Task to complete:
The reply must repeat each entry exactly and contain no pictures.
____ Excerpted records
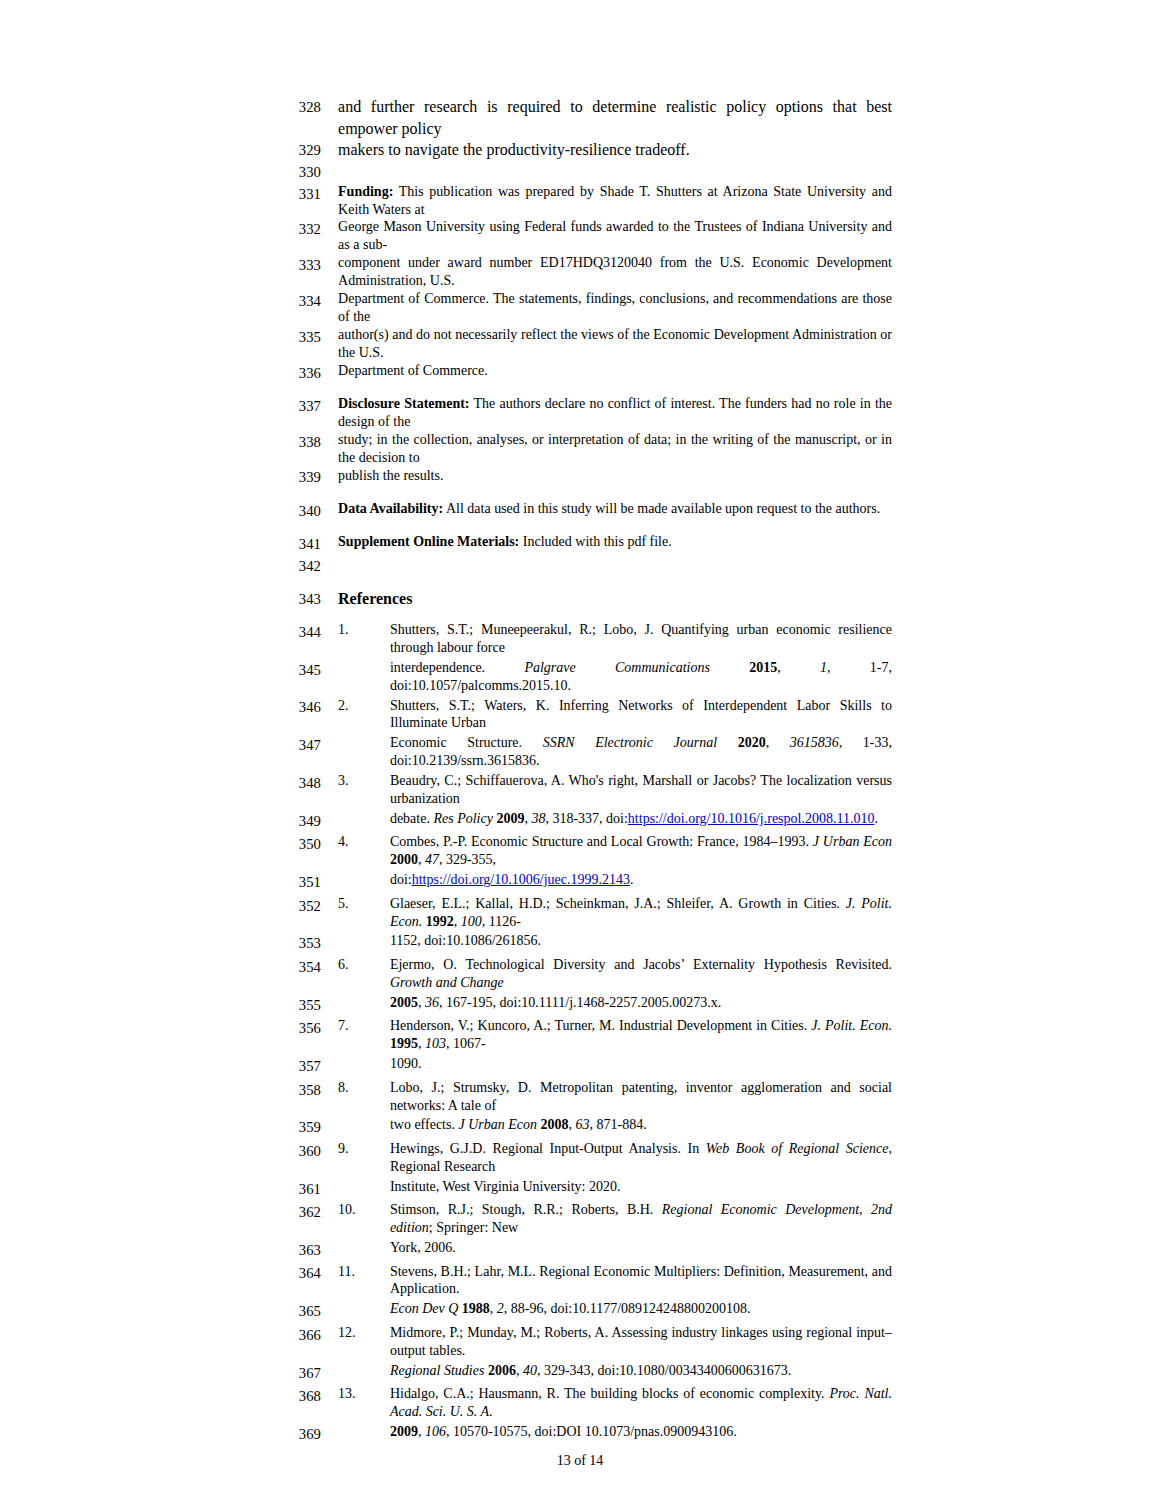328
and further research is required to determine realistic policy options that best empower policy
329
makers to navigate the productivity-resilience tradeoff.
330
331
Funding: This publication was prepared by Shade T. Shutters at Arizona State University and Keith Waters at
332
George Mason University using Federal funds awarded to the Trustees of Indiana University and as a sub-
333
component under award number ED17HDQ3120040 from the U.S. Economic Development Administration, U.S.
334
Department of Commerce. The statements, findings, conclusions, and recommendations are those of the
335
author(s) and do not necessarily reflect the views of the Economic Development Administration or the U.S.
336
Department of Commerce.
337
Disclosure Statement: The authors declare no conflict of interest. The funders had no role in the design of the
338
study; in the collection, analyses, or interpretation of data; in the writing of the manuscript, or in the decision to
339
publish the results.
340
Data Availability: All data used in this study will be made available upon request to the authors.
341
Supplement Online Materials: Included with this pdf file.
342
343
References
344
1.
Shutters, S.T.; Muneepeerakul, R.; Lobo, J. Quantifying urban economic resilience through labour force
345
interdependence. Palgrave Communications 2015, 1, 1-7, doi:10.1057/palcomms.2015.10.
346
2.
Shutters, S.T.; Waters, K. Inferring Networks of Interdependent Labor Skills to Illuminate Urban
347
Economic Structure. SSRN Electronic Journal 2020, 3615836, 1-33, doi:10.2139/ssrn.3615836.
348
3.
Beaudry, C.; Schiffauerova, A. Who's right, Marshall or Jacobs? The localization versus urbanization
349
debate. Res Policy 2009, 38, 318-337, doi:https://doi.org/10.1016/j.respol.2008.11.010.
350
4.
Combes, P.-P. Economic Structure and Local Growth: France, 1984–1993. J Urban Econ 2000, 47, 329-355,
351
doi:https://doi.org/10.1006/juec.1999.2143.
352
5.
Glaeser, E.L.; Kallal, H.D.; Scheinkman, J.A.; Shleifer, A. Growth in Cities. J. Polit. Econ. 1992, 100, 1126-
353
1152, doi:10.1086/261856.
354
6.
Ejermo, O. Technological Diversity and Jacobs’ Externality Hypothesis Revisited. Growth and Change
355
2005, 36, 167-195, doi:10.1111/j.1468-2257.2005.00273.x.
356
7.
Henderson, V.; Kuncoro, A.; Turner, M. Industrial Development in Cities. J. Polit. Econ. 1995, 103, 1067-
357
1090.
358
8.
Lobo, J.; Strumsky, D. Metropolitan patenting, inventor agglomeration and social networks: A tale of
359
two effects. J Urban Econ 2008, 63, 871-884.
360
9.
Hewings, G.J.D. Regional Input-Output Analysis. In Web Book of Regional Science, Regional Research
361
Institute, West Virginia University: 2020.
362
10.
Stimson, R.J.; Stough, R.R.; Roberts, B.H. Regional Economic Development, 2nd edition; Springer: New
363
York, 2006.
364
11.
Stevens, B.H.; Lahr, M.L. Regional Economic Multipliers: Definition, Measurement, and Application.
365
Econ Dev Q 1988, 2, 88-96, doi:10.1177/089124248800200108.
366
12.
Midmore, P.; Munday, M.; Roberts, A. Assessing industry linkages using regional input–output tables.
367
Regional Studies 2006, 40, 329-343, doi:10.1080/00343400600631673.
368
13.
Hidalgo, C.A.; Hausmann, R. The building blocks of economic complexity. Proc. Natl. Acad. Sci. U. S. A.
369
2009, 106, 10570-10575, doi:DOI 10.1073/pnas.0900943106.
13 of 14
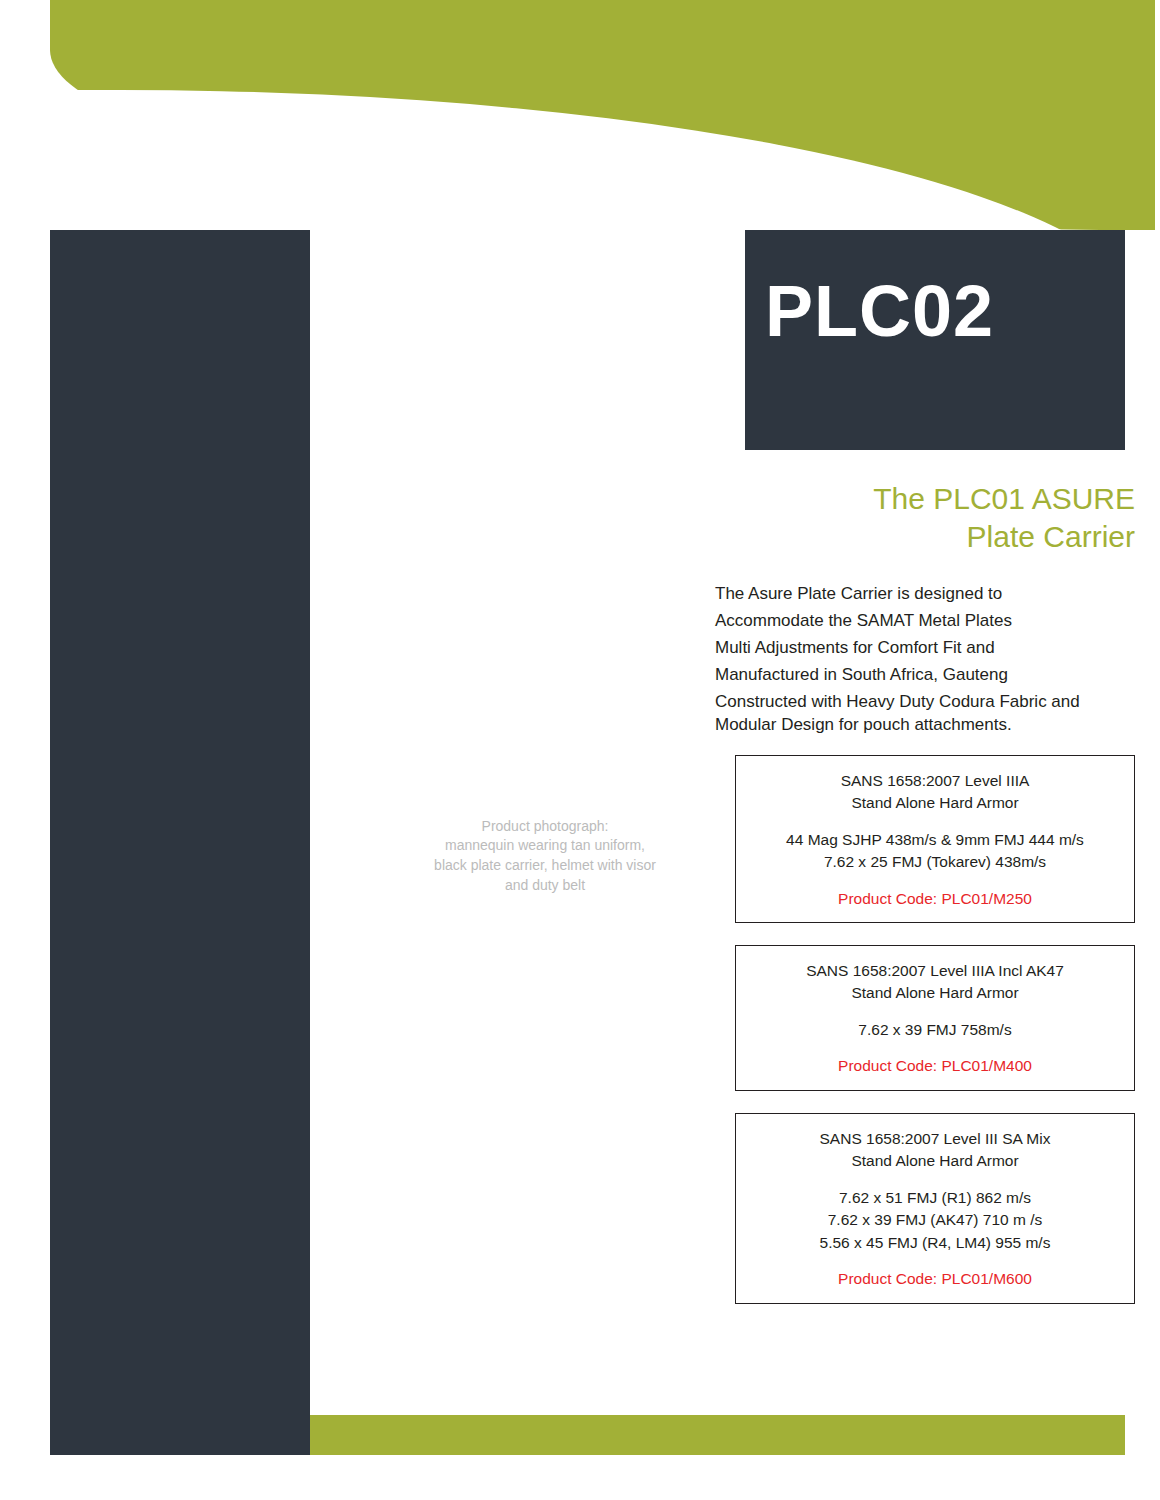PLC02
Product photograph:
mannequin wearing tan uniform,
black plate carrier, helmet with visor
and duty belt
The PLC01 ASURE
Plate Carrier
The Asure Plate Carrier is designed to
Accommodate the SAMAT Metal Plates
Multi Adjustments for Comfort Fit and
Manufactured in South Africa, Gauteng
Constructed with Heavy Duty Codura Fabric and Modular Design for pouch attachments.
SANS 1658:2007 Level IIIA
Stand Alone Hard Armor
44 Mag SJHP 438m/s & 9mm FMJ 444 m/s
7.62 x 25 FMJ (Tokarev) 438m/s
Product Code: PLC01/M250
SANS 1658:2007 Level IIIA Incl AK47
Stand Alone Hard Armor
7.62 x 39 FMJ 758m/s
Product Code: PLC01/M400
SANS 1658:2007 Level III SA Mix
Stand Alone Hard Armor
7.62 x 51 FMJ (R1) 862 m/s
7.62 x 39 FMJ (AK47) 710 m /s
5.56 x 45 FMJ (R4, LM4) 955 m/s
Product Code: PLC01/M600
________
Finished task:
328
and further research is required to determine realistic policy options that best empower policy
329
makers to navigate the productivity-resilience tradeoff.
330
331
Funding: This publication was prepared by Shade T. Shutters at Arizona State University and Keith Waters at
332
George Mason University using Federal funds awarded to the Trustees of Indiana University and as a sub-
333
component under award number ED17HDQ3120040 from the U.S. Economic Development Administration, U.S.
334
Department of Commerce. The statements, findings, conclusions, and recommendations are those of the
335
author(s) and do not necessarily reflect the views of the Economic Development Administration or the U.S.
336
Department of Commerce.
337
Disclosure Statement: The authors declare no conflict of interest. The funders had no role in the design of the
338
study; in the collection, analyses, or interpretation of data; in the writing of the manuscript, or in the decision to
339
publish the results.
340
Data Availability: All data used in this study will be made available upon request to the authors.
341
Supplement Online Materials: Included with this pdf file.
342
343
References
344
1.
Shutters, S.T.; Muneepeerakul, R.; Lobo, J. Quantifying urban economic resilience through labour force
345
interdependence. Palgrave Communications 2015, 1, 1-7, doi:10.1057/palcomms.2015.10.
346
2.
Shutters, S.T.; Waters, K. Inferring Networks of Interdependent Labor Skills to Illuminate Urban
347
Economic Structure. SSRN Electronic Journal 2020, 3615836, 1-33, doi:10.2139/ssrn.3615836.
348
3.
Beaudry, C.; Schiffauerova, A. Who's right, Marshall or Jacobs? The localization versus urbanization
349
debate. Res Policy 2009, 38, 318-337, doi:https://doi.org/10.1016/j.respol.2008.11.010.
350
4.
Combes, P.-P. Economic Structure and Local Growth: France, 1984–1993. J Urban Econ 2000, 47, 329-355,
351
doi:https://doi.org/10.1006/juec.1999.2143.
352
5.
Glaeser, E.L.; Kallal, H.D.; Scheinkman, J.A.; Shleifer, A. Growth in Cities. J. Polit. Econ. 1992, 100, 1126-
353
1152, doi:10.1086/261856.
354
6.
Ejermo, O. Technological Diversity and Jacobs’ Externality Hypothesis Revisited. Growth and Change
355
2005, 36, 167-195, doi:10.1111/j.1468-2257.2005.00273.x.
356
7.
Henderson, V.; Kuncoro, A.; Turner, M. Industrial Development in Cities. J. Polit. Econ. 1995, 103, 1067-
357
1090.
358
8.
Lobo, J.; Strumsky, D. Metropolitan patenting, inventor agglomeration and social networks: A tale of
359
two effects. J Urban Econ 2008, 63, 871-884.
360
9.
Hewings, G.J.D. Regional Input-Output Analysis. In Web Book of Regional Science, Regional Research
361
Institute, West Virginia University: 2020.
362
10.
Stimson, R.J.; Stough, R.R.; Roberts, B.H. Regional Economic Development, 2nd edition; Springer: New
363
York, 2006.
364
11.
Stevens, B.H.; Lahr, M.L. Regional Economic Multipliers: Definition, Measurement, and Application.
365
Econ Dev Q 1988, 2, 88-96, doi:10.1177/089124248800200108.
366
12.
Midmore, P.; Munday, M.; Roberts, A. Assessing industry linkages using regional input–output tables.
367
Regional Studies 2006, 40, 329-343, doi:10.1080/00343400600631673.
368
13.
Hidalgo, C.A.; Hausmann, R. The building blocks of economic complexity. Proc. Natl. Acad. Sci. U. S. A.
369
2009, 106, 10570-10575, doi:DOI 10.1073/pnas.0900943106.
13 of 14
PLC02
Product photograph:
mannequin wearing tan uniform,
black plate carrier, helmet with visor
and duty belt
The PLC01 ASURE
Plate Carrier
The Asure Plate Carrier is designed to
Accommodate the SAMAT Metal Plates
Multi Adjustments for Comfort Fit and
Manufactured in South Africa, Gauteng
Constructed with Heavy Duty Codura Fabric and Modular Design for pouch attachments.
SANS 1658:2007 Level IIIA
Stand Alone Hard Armor
44 Mag SJHP 438m/s & 9mm FMJ 444 m/s
7.62 x 25 FMJ (Tokarev) 438m/s
Product Code: PLC01/M250
SANS 1658:2007 Level IIIA Incl AK47
Stand Alone Hard Armor
7.62 x 39 FMJ 758m/s
Product Code: PLC01/M400
SANS 1658:2007 Level III SA Mix
Stand Alone Hard Armor
7.62 x 51 FMJ (R1) 862 m/s
7.62 x 39 FMJ (AK47) 710 m /s
5.56 x 45 FMJ (R4, LM4) 955 m/s
Product Code: PLC01/M600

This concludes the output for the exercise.